> REQUIRED WORK:
Word for word, restate each entry in the listing below.

> GIVEN ENTRIES:
════════

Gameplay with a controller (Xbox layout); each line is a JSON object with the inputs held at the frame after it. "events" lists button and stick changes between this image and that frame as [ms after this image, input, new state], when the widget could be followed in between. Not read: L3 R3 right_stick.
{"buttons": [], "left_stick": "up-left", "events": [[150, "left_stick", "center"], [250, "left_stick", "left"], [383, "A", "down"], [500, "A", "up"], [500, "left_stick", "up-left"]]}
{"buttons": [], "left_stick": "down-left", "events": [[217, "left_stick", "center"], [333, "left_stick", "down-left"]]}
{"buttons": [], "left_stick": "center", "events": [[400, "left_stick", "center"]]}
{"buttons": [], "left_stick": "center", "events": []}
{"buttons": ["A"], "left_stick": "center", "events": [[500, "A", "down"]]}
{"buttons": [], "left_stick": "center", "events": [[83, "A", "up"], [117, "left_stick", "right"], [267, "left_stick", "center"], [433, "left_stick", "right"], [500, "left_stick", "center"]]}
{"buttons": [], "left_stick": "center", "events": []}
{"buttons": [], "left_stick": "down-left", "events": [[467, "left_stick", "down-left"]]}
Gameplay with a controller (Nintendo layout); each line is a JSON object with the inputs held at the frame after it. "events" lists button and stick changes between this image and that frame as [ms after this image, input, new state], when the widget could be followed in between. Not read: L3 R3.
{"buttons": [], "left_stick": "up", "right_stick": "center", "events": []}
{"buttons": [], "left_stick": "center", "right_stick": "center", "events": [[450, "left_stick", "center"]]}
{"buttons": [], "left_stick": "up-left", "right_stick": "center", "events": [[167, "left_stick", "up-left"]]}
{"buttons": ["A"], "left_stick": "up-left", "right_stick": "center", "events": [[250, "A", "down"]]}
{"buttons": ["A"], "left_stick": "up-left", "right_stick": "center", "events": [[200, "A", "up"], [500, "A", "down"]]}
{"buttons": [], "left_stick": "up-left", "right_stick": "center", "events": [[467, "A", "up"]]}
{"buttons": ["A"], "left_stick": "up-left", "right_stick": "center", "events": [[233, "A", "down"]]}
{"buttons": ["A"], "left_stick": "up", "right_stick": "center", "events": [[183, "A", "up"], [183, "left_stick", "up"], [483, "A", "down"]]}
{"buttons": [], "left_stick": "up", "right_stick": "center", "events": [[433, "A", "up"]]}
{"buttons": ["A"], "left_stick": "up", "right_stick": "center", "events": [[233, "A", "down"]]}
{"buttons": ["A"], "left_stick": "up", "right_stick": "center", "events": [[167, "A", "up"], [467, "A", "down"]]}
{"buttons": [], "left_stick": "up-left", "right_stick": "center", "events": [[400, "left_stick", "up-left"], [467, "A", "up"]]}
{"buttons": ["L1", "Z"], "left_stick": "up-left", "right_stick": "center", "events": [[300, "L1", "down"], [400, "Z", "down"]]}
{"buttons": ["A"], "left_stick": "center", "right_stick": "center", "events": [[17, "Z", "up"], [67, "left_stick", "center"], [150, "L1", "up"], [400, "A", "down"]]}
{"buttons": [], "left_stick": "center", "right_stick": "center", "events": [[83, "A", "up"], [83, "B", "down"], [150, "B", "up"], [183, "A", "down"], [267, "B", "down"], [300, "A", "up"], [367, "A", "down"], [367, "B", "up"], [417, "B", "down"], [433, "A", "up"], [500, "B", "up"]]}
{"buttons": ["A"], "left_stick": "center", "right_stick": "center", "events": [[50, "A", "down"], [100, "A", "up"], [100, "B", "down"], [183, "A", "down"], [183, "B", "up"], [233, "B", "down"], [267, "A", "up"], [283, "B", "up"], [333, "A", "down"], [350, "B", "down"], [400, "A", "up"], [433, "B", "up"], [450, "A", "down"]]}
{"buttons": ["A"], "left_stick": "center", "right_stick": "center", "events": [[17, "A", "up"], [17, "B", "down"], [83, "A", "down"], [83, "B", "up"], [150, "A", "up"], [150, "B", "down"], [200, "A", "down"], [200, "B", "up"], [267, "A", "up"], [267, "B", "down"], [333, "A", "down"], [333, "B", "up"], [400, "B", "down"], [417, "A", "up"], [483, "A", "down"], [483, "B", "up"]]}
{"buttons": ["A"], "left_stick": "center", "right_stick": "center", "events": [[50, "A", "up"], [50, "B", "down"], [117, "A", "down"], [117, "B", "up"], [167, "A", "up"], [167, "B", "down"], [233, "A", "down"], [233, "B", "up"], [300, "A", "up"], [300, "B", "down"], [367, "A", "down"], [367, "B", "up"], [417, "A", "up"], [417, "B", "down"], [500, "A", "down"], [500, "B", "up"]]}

════════

> ANSWER SECTION:
Gameplay with a controller (Xbox layout); each line is a JSON object with the inputs held at the frame after it. "events" lists button and stick changes between this image and that frame as [ms after this image, input, new state], when the widget could be followed in between. Not read: L3 R3 right_stick.
{"buttons": [], "left_stick": "up-left", "events": [[150, "left_stick", "center"], [250, "left_stick", "left"], [383, "A", "down"], [500, "A", "up"], [500, "left_stick", "up-left"]]}
{"buttons": [], "left_stick": "down-left", "events": [[217, "left_stick", "center"], [333, "left_stick", "down-left"]]}
{"buttons": [], "left_stick": "center", "events": [[400, "left_stick", "center"]]}
{"buttons": [], "left_stick": "center", "events": []}
{"buttons": ["A"], "left_stick": "center", "events": [[500, "A", "down"]]}
{"buttons": [], "left_stick": "center", "events": [[83, "A", "up"], [117, "left_stick", "right"], [267, "left_stick", "center"], [433, "left_stick", "right"], [500, "left_stick", "center"]]}
{"buttons": [], "left_stick": "center", "events": []}
{"buttons": [], "left_stick": "down-left", "events": [[467, "left_stick", "down-left"]]}
Gameplay with a controller (Nintendo layout); each line is a JSON object with the inputs held at the frame after it. "events" lists button and stick changes between this image and that frame as [ms after this image, input, new state], when the widget could be followed in between. Not read: L3 R3.
{"buttons": [], "left_stick": "up", "right_stick": "center", "events": []}
{"buttons": [], "left_stick": "center", "right_stick": "center", "events": [[450, "left_stick", "center"]]}
{"buttons": [], "left_stick": "up-left", "right_stick": "center", "events": [[167, "left_stick", "up-left"]]}
{"buttons": ["A"], "left_stick": "up-left", "right_stick": "center", "events": [[250, "A", "down"]]}
{"buttons": ["A"], "left_stick": "up-left", "right_stick": "center", "events": [[200, "A", "up"], [500, "A", "down"]]}
{"buttons": [], "left_stick": "up-left", "right_stick": "center", "events": [[467, "A", "up"]]}
{"buttons": ["A"], "left_stick": "up-left", "right_stick": "center", "events": [[233, "A", "down"]]}
{"buttons": ["A"], "left_stick": "up", "right_stick": "center", "events": [[183, "A", "up"], [183, "left_stick", "up"], [483, "A", "down"]]}
{"buttons": [], "left_stick": "up", "right_stick": "center", "events": [[433, "A", "up"]]}
{"buttons": ["A"], "left_stick": "up", "right_stick": "center", "events": [[233, "A", "down"]]}
{"buttons": ["A"], "left_stick": "up", "right_stick": "center", "events": [[167, "A", "up"], [467, "A", "down"]]}
{"buttons": [], "left_stick": "up-left", "right_stick": "center", "events": [[400, "left_stick", "up-left"], [467, "A", "up"]]}
{"buttons": ["L1", "Z"], "left_stick": "up-left", "right_stick": "center", "events": [[300, "L1", "down"], [400, "Z", "down"]]}
{"buttons": ["A"], "left_stick": "center", "right_stick": "center", "events": [[17, "Z", "up"], [67, "left_stick", "center"], [150, "L1", "up"], [400, "A", "down"]]}
{"buttons": [], "left_stick": "center", "right_stick": "center", "events": [[83, "A", "up"], [83, "B", "down"], [150, "B", "up"], [183, "A", "down"], [267, "B", "down"], [300, "A", "up"], [367, "A", "down"], [367, "B", "up"], [417, "B", "down"], [433, "A", "up"], [500, "B", "up"]]}
{"buttons": ["A"], "left_stick": "center", "right_stick": "center", "events": [[50, "A", "down"], [100, "A", "up"], [100, "B", "down"], [183, "A", "down"], [183, "B", "up"], [233, "B", "down"], [267, "A", "up"], [283, "B", "up"], [333, "A", "down"], [350, "B", "down"], [400, "A", "up"], [433, "B", "up"], [450, "A", "down"]]}
{"buttons": ["A"], "left_stick": "center", "right_stick": "center", "events": [[17, "A", "up"], [17, "B", "down"], [83, "A", "down"], [83, "B", "up"], [150, "A", "up"], [150, "B", "down"], [200, "A", "down"], [200, "B", "up"], [267, "A", "up"], [267, "B", "down"], [333, "A", "down"], [333, "B", "up"], [400, "B", "down"], [417, "A", "up"], [483, "A", "down"], [483, "B", "up"]]}
{"buttons": ["A"], "left_stick": "center", "right_stick": "center", "events": [[50, "A", "up"], [50, "B", "down"], [117, "A", "down"], [117, "B", "up"], [167, "A", "up"], [167, "B", "down"], [233, "A", "down"], [233, "B", "up"], [300, "A", "up"], [300, "B", "down"], [367, "A", "down"], [367, "B", "up"], [417, "A", "up"], [417, "B", "down"], [500, "A", "down"], [500, "B", "up"]]}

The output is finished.